# Datei in eigentliche mail einfügen(nicht als Anhang)



## anglerhaschu (5. Mai 2005)

Hi,

möchte in eine E-mail eine Datei ( Word-doc oder PDF) einfügen, aber nicht in den Anhang ( also mit Datei einfügen), aondern in die eigentliche mail, damit man beim öffnen den Inhalt sofort sieht.
Das Problem dabei ist, die einzustellenden Daten enthalten Grafiken und der e-mail Verkehr in der Firma funktioniert nur im "nur Text" Format.
Gehen muss es aber, denn ich habe solche mails schon erhalten.

Danke im voraus


----------



## IAN (6. Mai 2005)

Hallo anglerhaschu,

ich denke nicht das Dein Vorhaben gelingt.
Es gibt derzeit 3 geläufige Formate im Mailverkehr.
1. Plain Text: Standardtext ohne jegliche Formatierungsmöglichkeit (meist bei Webmailern).
2. HTML: Ermöglicht alle HTML-Typischen Formatierungen. zudem kann man Bilder über das WWW nachladen.
3. RichText: Eine Outlook gebräuchliche variante des Mailformats. Formatierung ist wie in Word möglich.
So wie ich Dich verstanden habe benutzt ihr PlainText zu versenden. Hier kannst du nur Datei einfügen wie du es kennst.

Gruß IAN


----------



## anglerhaschu (6. Mai 2005)

Habe nach langen versuchen eine Lösung gefunden.
Geht vielleicht auch anders.
Aber so funktioniert es:
.doc-datei als PDF gespeichert.
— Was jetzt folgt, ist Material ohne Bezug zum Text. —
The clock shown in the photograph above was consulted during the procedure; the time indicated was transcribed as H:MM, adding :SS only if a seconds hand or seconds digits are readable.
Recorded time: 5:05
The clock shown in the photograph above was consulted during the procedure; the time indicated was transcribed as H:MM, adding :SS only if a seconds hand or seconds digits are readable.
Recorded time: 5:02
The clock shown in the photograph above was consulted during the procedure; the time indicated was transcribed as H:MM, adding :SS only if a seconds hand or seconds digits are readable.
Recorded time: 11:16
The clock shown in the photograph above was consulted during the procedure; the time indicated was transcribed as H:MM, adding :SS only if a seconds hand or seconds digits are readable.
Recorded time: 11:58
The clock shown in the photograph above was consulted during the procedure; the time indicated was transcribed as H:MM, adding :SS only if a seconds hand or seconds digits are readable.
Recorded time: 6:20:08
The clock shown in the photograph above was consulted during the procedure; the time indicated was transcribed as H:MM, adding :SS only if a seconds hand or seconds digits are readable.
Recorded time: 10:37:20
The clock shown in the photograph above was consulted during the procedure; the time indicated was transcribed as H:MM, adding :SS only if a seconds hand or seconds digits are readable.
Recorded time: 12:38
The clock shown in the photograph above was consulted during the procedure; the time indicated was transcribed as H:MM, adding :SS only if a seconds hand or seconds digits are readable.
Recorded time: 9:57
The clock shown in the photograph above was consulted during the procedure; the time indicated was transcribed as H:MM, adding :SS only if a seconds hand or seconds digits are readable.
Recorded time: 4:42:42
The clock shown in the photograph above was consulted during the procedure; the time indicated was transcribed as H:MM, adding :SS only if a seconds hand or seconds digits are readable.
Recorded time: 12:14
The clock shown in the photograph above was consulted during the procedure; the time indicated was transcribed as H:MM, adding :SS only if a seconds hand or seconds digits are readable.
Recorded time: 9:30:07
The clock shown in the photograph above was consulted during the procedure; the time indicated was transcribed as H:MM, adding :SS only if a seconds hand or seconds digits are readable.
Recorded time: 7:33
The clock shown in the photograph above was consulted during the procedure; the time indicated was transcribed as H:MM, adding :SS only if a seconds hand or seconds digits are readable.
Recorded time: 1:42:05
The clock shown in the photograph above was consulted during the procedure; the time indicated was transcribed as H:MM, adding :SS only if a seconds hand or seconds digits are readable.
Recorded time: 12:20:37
Die PDF- Datei als BMP-Bitmap gespeichert und die Bitmap eingefügt.
Wenn ich die mail versende, sehe ich auch im "Nur text"-Format, sofort nach öffnen z.B. das farbige Flugblat.


----------



## Dr Dau (6. Mai 2005)

Hallo!

Nun solltest Du das BMP noch als JPG umwandeln und einfügen.
Die Empfänger werden es dir danken.
Besonders die, die ein Volume-Tarif haben.

Alternativ könntest Du auch PNG nehmen, bessere Qualität bei höherer Kompression im vergleich zu JPG.

Gruss Dr Dau


----------